Members of a type can have different accessibility levels. Accessibility levels define which other types can access the members of a type. In many situations, it is desirable to limit the accessibility of a member. If one member implements some functionality for a type, such as data validation of field values, then it may be useful to all other members of that type but may be considered an implementation detail of the type. Developers can limit the accessibility of the member so as to prevent clients from using it. This practice helps to localize the effects of change. For example, if the signature of such a privately scoped member changes, then the change will not affect any of the clients of this type. Thus the effect of the change remains limited to this type's definition. Conversely, accessibility may be restricted to a higher level than private but less than public. This choice could, for example, widen the effect of a change, possibly to the type's assembly, but keep it a much smaller effect than changing a publicly available member.

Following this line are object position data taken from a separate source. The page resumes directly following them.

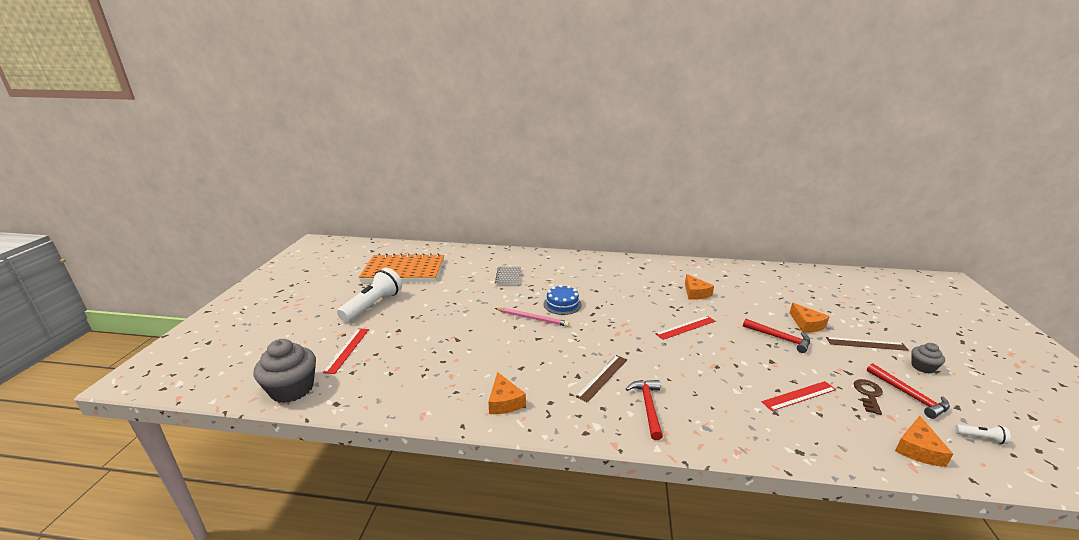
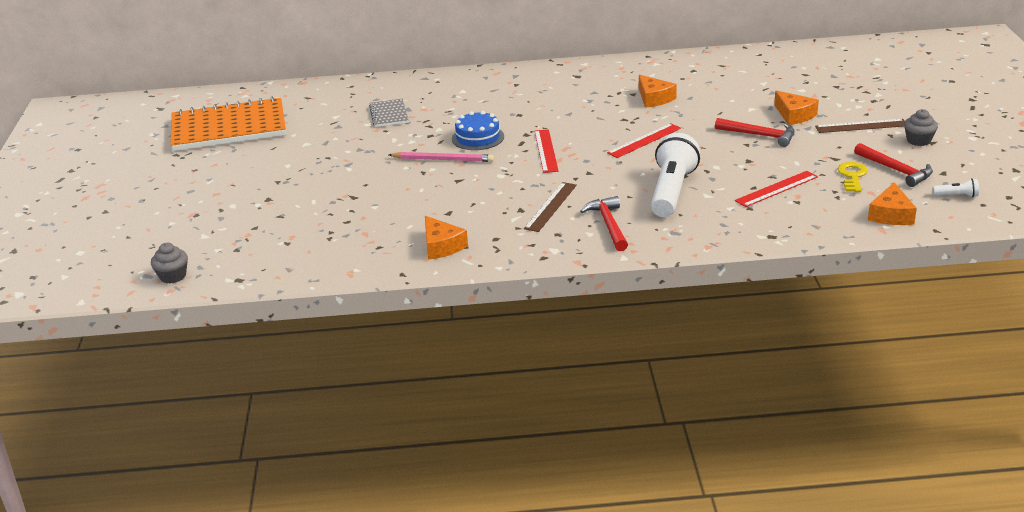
camera: 10 degrees left, 5 degrees up
grey cupcake [253,339,316,403] -> grey cupcake [151,243,188,284], size x0.52
red ruler [323,328,369,374] -> red ruler moved to [534,129,559,173]
white flashlight [337,268,402,322] -> white flashlight moved to [651,133,700,217]
brown key [854,379,883,415] -> yellow key [838,162,868,192]

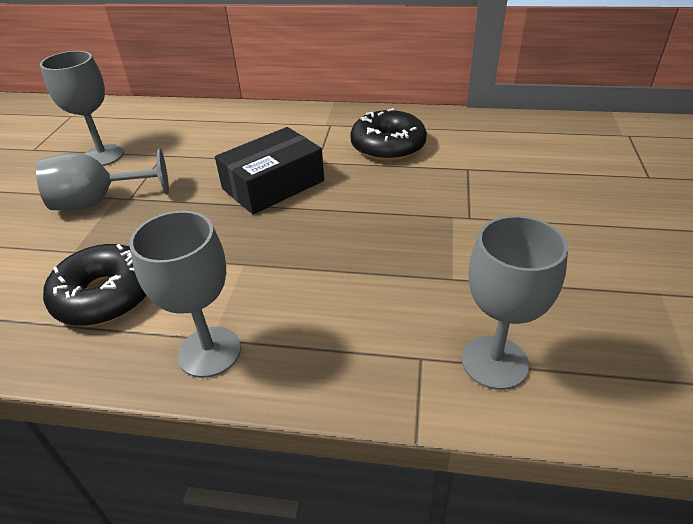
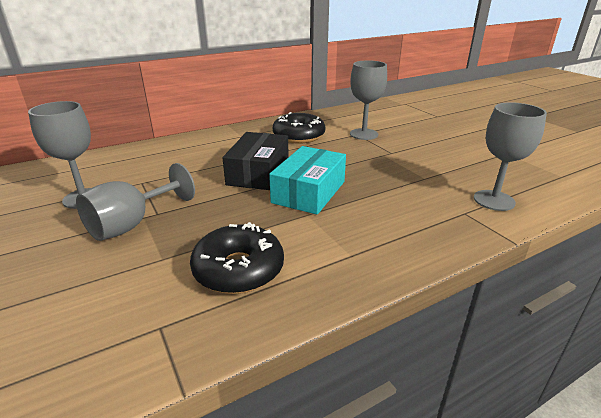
camera: 40 degrees left, 10 degrees down
grey goblet [129,211,241,378] -> grey goblet moved to [350,60,387,140]
none -> turquoise box [269,146,346,215]

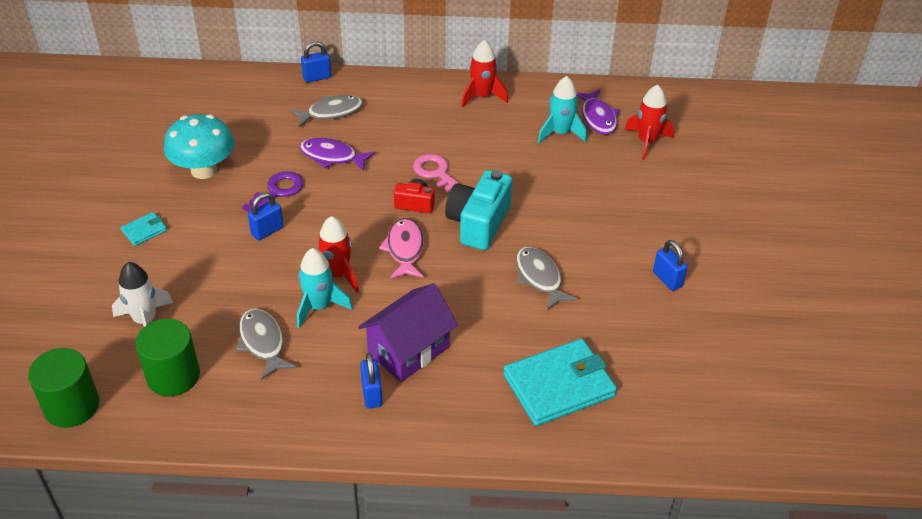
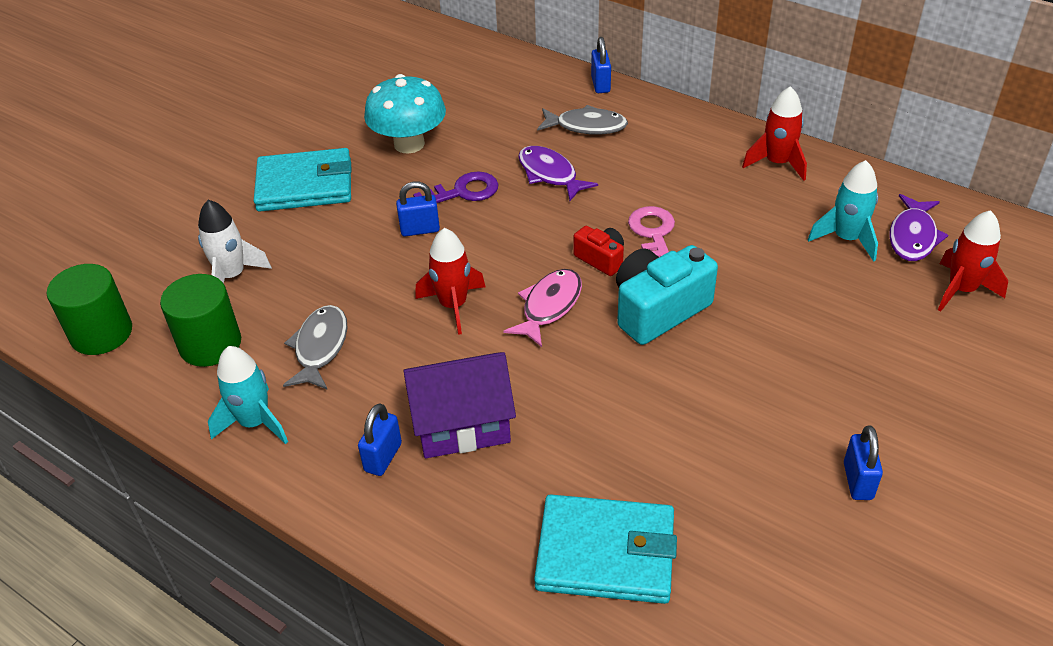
camera: 35 degrees right, 0 degrees up
turquoise wallet [121,212,167,246] -> turquoise wallet [254,148,351,212], size x2.21
turquoise rocket [297,248,353,328] -> turquoise rocket moved to [208,346,288,444]
blue padlock [301,41,331,83] -> blue padlock turned 75 degrees clockwise [591,37,611,93]
grey fish [516,247,577,310] -> none

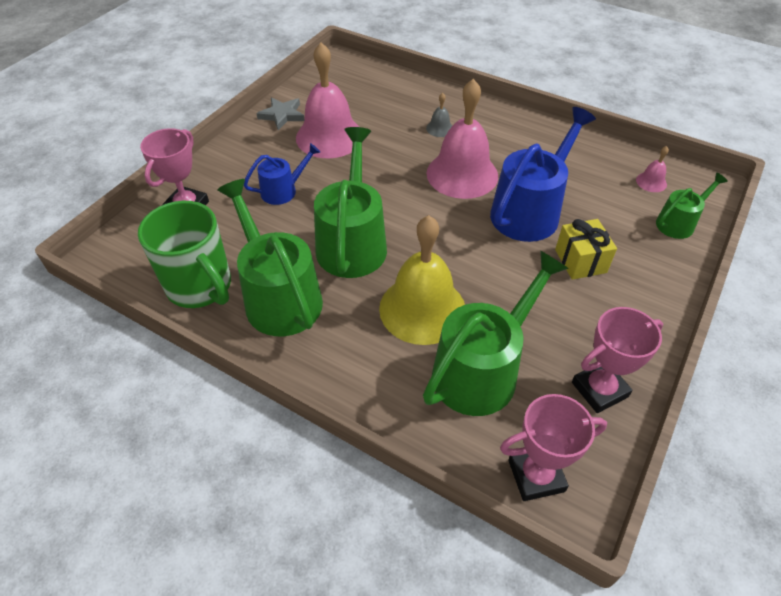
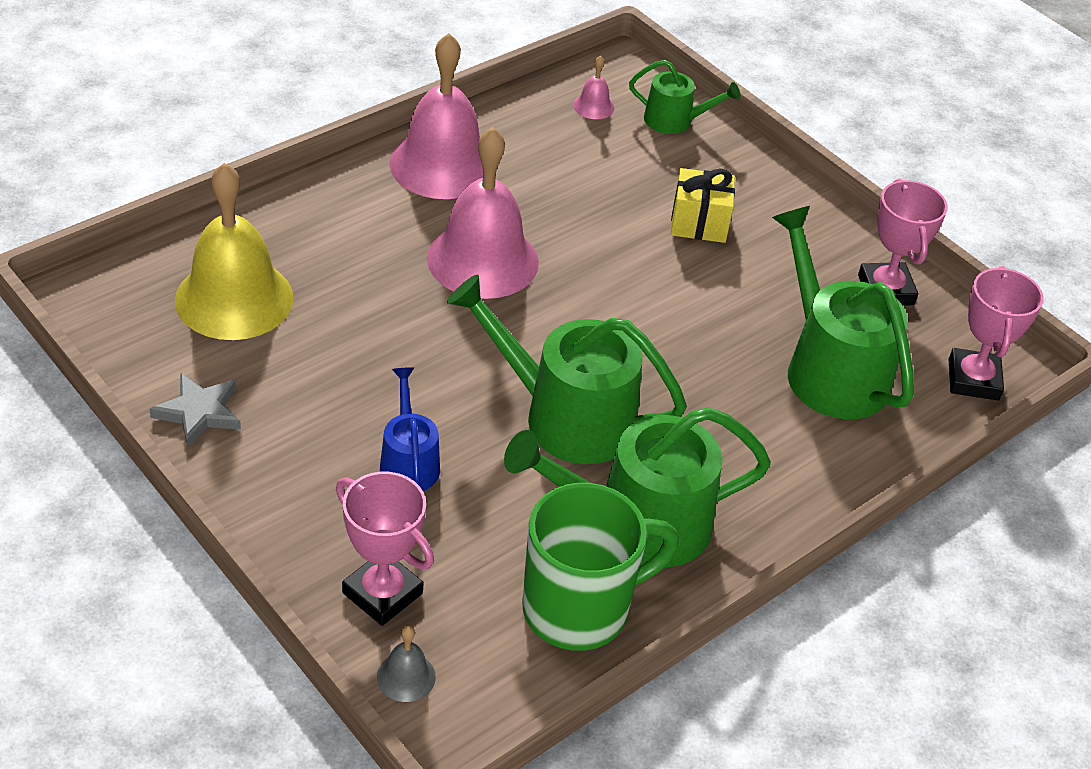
camera: 75 degrees left, 5 degrees down
pink bell [296,43,359,158] -> pink bell moved to [389,33,483,199]
yellow bell [379,215,465,345] -> yellow bell moved to [175,163,294,340]
grey bell [426,93,452,137] -> grey bell moved to [377,626,436,702]
blue watering can [490,107,596,242] -> none
green watering can [656,173,728,239] -> green watering can turned 120 degrees clockwise [629,60,740,134]

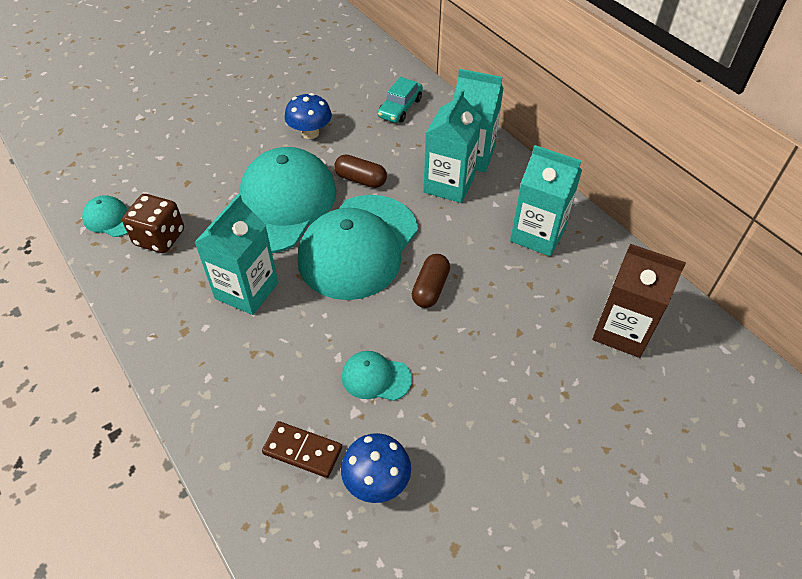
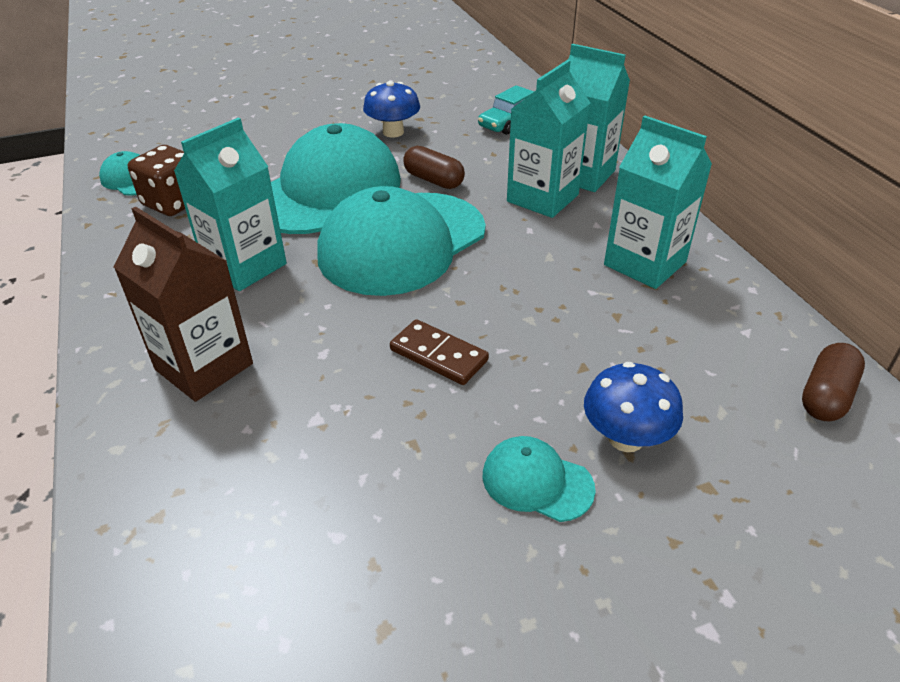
camera: 15 degrees right, 10 degrees down
brown domino [262,421,342,478] -> brown domino moved to [390,319,489,385]
blue mushroom [341,433,411,503] -> blue mushroom moved to [584,362,683,452]
turquoise cap [342,351,412,401] -> turquoise cap moved to [482,436,596,522]
brown capsule [412,254,450,308] -> brown capsule moved to [802,343,865,422]
brown carton [592,244,686,358] -> brown carton moved to [114,207,253,402]

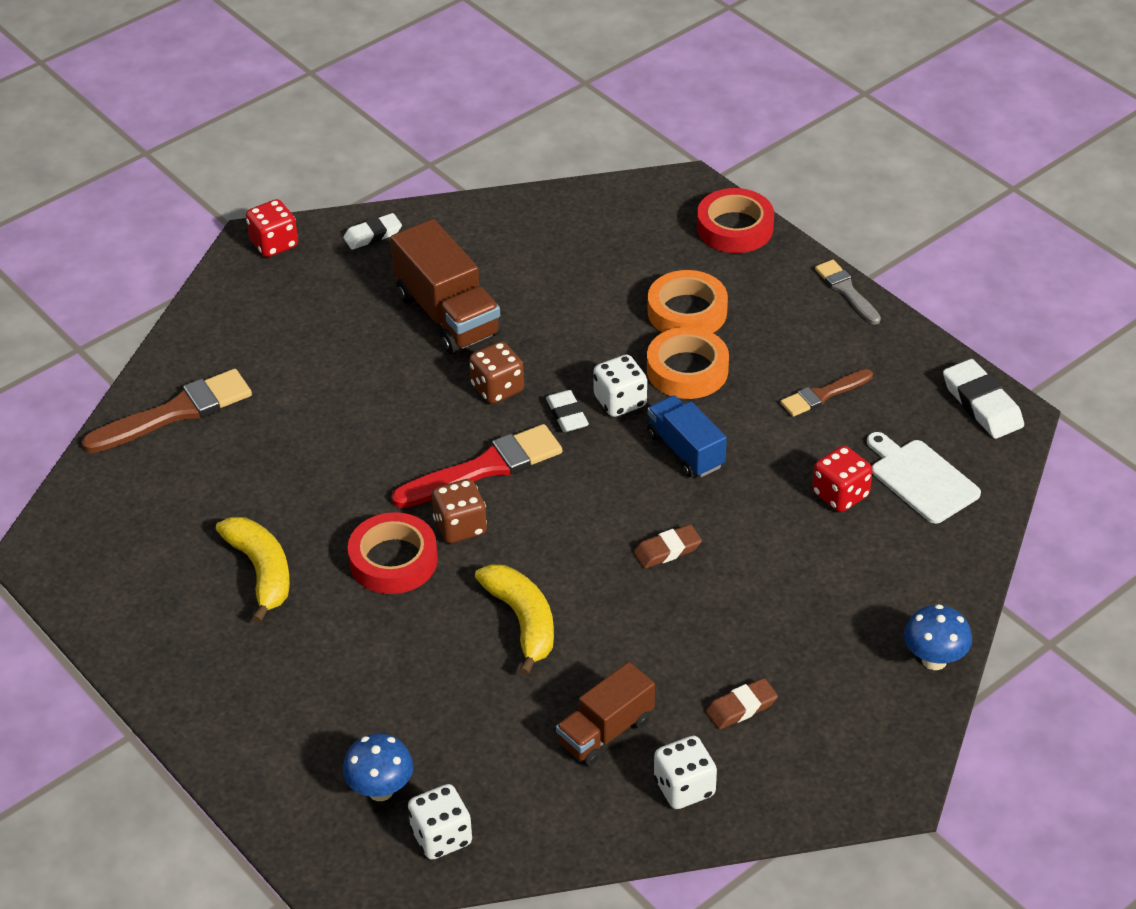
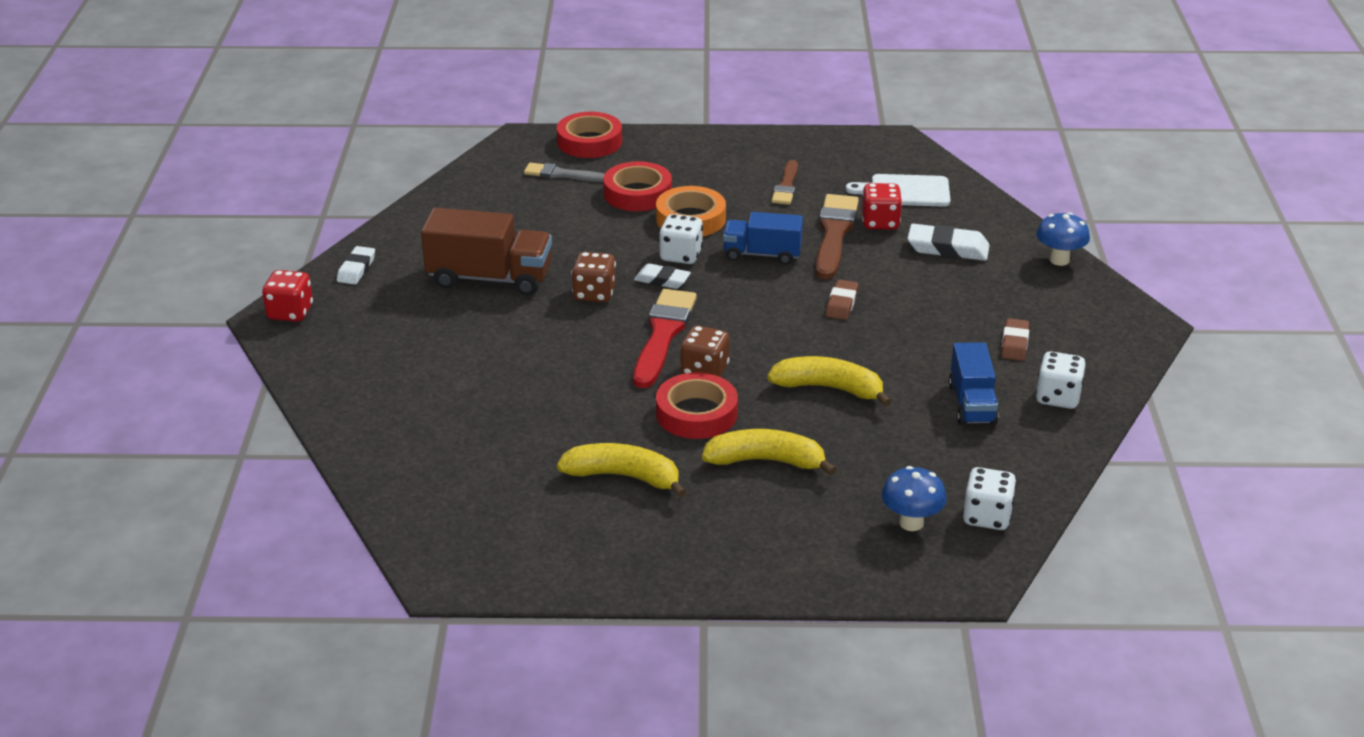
camera: 50 degrees left, 10 degrees down
brown brush [82,369,252,453] -> brown brush moved to [816,194,859,279]
brown truck [556,662,655,766] -> blue truck [949,342,999,425]
orange tape [648,270,728,333] -> red tape [603,161,672,211]
grey brush [815,260,881,325] -> grey brush moved to [524,163,605,182]
white eraser [943,359,1024,439] -> white eraser moved to [907,224,990,261]
none -> yellow banana [702,429,837,476]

The CLR supports a number of accessibility levels:

  • Public: available to all types

  • Assembly: available to all types within this assembly

  • Family: available in the type's definition and all of its subtypes

  • Family or Assembly: available to types that qualify as either Family or Assembly

  • Family and Assembly: available to types that qualify as both Family and Assembly

  • Compiler-controlled: available to types within a single translation unit

  • Private: available only in the type's definition

All members in an interface are public. Types are permitted to widen accessibility. That is, a subtype may make a member more visible, as sometimes occurs with inherited virtual methods, for example. This approach ensures that the method is at least equally visible in the subtype. Use of this widening facility, although legal, is considered problematic at best and should be avoided.